**PROBLEM TO WORK ON:** Please return the source text of every entry below, unchanged down to the last character.

**MATERIAL FOR THIS TASK:**
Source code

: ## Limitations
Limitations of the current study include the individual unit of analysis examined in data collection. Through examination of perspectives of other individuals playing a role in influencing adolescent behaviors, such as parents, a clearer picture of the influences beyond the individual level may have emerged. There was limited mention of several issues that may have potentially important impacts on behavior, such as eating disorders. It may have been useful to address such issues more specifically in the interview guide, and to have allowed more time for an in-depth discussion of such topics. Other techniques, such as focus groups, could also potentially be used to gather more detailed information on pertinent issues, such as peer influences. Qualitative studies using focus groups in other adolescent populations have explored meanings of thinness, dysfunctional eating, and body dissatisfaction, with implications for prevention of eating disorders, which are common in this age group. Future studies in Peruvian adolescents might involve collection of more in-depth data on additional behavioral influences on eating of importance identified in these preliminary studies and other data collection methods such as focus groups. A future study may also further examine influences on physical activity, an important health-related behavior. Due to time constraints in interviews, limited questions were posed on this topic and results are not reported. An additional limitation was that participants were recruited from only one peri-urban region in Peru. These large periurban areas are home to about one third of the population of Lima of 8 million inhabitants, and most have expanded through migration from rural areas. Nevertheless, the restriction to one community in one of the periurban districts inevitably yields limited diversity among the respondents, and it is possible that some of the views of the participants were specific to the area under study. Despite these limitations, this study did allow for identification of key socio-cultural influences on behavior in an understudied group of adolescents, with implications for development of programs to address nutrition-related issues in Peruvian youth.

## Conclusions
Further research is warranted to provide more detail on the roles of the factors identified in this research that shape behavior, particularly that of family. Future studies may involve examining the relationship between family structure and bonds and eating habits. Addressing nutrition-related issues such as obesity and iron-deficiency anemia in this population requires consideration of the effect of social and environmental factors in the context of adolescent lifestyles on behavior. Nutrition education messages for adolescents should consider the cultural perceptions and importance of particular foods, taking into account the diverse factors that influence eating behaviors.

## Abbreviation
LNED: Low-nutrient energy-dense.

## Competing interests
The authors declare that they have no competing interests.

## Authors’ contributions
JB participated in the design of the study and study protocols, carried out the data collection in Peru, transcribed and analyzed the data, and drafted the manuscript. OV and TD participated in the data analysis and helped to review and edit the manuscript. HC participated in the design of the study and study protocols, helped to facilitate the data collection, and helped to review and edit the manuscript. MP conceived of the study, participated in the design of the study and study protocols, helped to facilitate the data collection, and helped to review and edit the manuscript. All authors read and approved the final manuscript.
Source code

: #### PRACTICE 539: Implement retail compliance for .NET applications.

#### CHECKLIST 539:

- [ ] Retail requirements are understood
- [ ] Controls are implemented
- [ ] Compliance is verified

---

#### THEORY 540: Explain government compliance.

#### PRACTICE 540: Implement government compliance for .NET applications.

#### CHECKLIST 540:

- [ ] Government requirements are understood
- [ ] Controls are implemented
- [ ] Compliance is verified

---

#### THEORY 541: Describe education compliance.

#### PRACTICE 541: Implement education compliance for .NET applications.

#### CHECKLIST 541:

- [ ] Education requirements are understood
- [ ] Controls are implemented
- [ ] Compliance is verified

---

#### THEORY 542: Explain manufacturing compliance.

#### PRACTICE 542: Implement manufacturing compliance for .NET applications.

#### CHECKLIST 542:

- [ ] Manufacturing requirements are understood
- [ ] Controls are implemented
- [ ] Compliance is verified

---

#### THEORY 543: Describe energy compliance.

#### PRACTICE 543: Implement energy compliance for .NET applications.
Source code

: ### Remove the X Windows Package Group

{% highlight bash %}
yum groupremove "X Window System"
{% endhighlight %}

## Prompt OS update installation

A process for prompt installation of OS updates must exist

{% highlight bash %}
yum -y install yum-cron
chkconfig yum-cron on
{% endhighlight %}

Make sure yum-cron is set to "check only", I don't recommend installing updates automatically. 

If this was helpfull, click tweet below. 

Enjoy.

**TASK RESULT:**
Source code

: ## Limitations
Limitations of the current study include the individual unit of analysis examined in data collection. Through examination of perspectives of other individuals playing a role in influencing adolescent behaviors, such as parents, a clearer picture of the influences beyond the individual level may have emerged. There was limited mention of several issues that may have potentially important impacts on behavior, such as eating disorders. It may have been useful to address such issues more specifically in the interview guide, and to have allowed more time for an in-depth discussion of such topics. Other techniques, such as focus groups, could also potentially be used to gather more detailed information on pertinent issues, such as peer influences. Qualitative studies using focus groups in other adolescent populations have explored meanings of thinness, dysfunctional eating, and body dissatisfaction, with implications for prevention of eating disorders, which are common in this age group. Future studies in Peruvian adolescents might involve collection of more in-depth data on additional behavioral influences on eating of importance identified in these preliminary studies and other data collection methods such as focus groups. A future study may also further examine influences on physical activity, an important health-related behavior. Due to time constraints in interviews, limited questions were posed on this topic and results are not reported. An additional limitation was that participants were recruited from only one peri-urban region in Peru. These large periurban areas are home to about one third of the population of Lima of 8 million inhabitants, and most have expanded through migration from rural areas. Nevertheless, the restriction to one community in one of the periurban districts inevitably yields limited diversity among the respondents, and it is possible that some of the views of the participants were specific to the area under study. Despite these limitations, this study did allow for identification of key socio-cultural influences on behavior in an understudied group of adolescents, with implications for development of programs to address nutrition-related issues in Peruvian youth.

## Conclusions
Further research is warranted to provide more detail on the roles of the factors identified in this research that shape behavior, particularly that of family. Future studies may involve examining the relationship between family structure and bonds and eating habits. Addressing nutrition-related issues such as obesity and iron-deficiency anemia in this population requires consideration of the effect of social and environmental factors in the context of adolescent lifestyles on behavior. Nutrition education messages for adolescents should consider the cultural perceptions and importance of particular foods, taking into account the diverse factors that influence eating behaviors.

## Abbreviation
LNED: Low-nutrient energy-dense.

## Competing interests
The authors declare that they have no competing interests.

## Authors’ contributions
JB participated in the design of the study and study protocols, carried out the data collection in Peru, transcribed and analyzed the data, and drafted the manuscript. OV and TD participated in the data analysis and helped to review and edit the manuscript. HC participated in the design of the study and study protocols, helped to facilitate the data collection, and helped to review and edit the manuscript. MP conceived of the study, participated in the design of the study and study protocols, helped to facilitate the data collection, and helped to review and edit the manuscript. All authors read and approved the final manuscript.
Source code

: #### PRACTICE 539: Implement retail compliance for .NET applications.

#### CHECKLIST 539:

- [ ] Retail requirements are understood
- [ ] Controls are implemented
- [ ] Compliance is verified

---

#### THEORY 540: Explain government compliance.

#### PRACTICE 540: Implement government compliance for .NET applications.

#### CHECKLIST 540:

- [ ] Government requirements are understood
- [ ] Controls are implemented
- [ ] Compliance is verified

---

#### THEORY 541: Describe education compliance.

#### PRACTICE 541: Implement education compliance for .NET applications.

#### CHECKLIST 541:

- [ ] Education requirements are understood
- [ ] Controls are implemented
- [ ] Compliance is verified

---

#### THEORY 542: Explain manufacturing compliance.

#### PRACTICE 542: Implement manufacturing compliance for .NET applications.

#### CHECKLIST 542:

- [ ] Manufacturing requirements are understood
- [ ] Controls are implemented
- [ ] Compliance is verified

---

#### THEORY 543: Describe energy compliance.

#### PRACTICE 543: Implement energy compliance for .NET applications.
Source code

: ### Remove the X Windows Package Group

{% highlight bash %}
yum groupremove "X Window System"
{% endhighlight %}

## Prompt OS update installation

A process for prompt installation of OS updates must exist

{% highlight bash %}
yum -y install yum-cron
chkconfig yum-cron on
{% endhighlight %}

Make sure yum-cron is set to "check only", I don't recommend installing updates automatically. 

If this was helpfull, click tweet below. 

Enjoy.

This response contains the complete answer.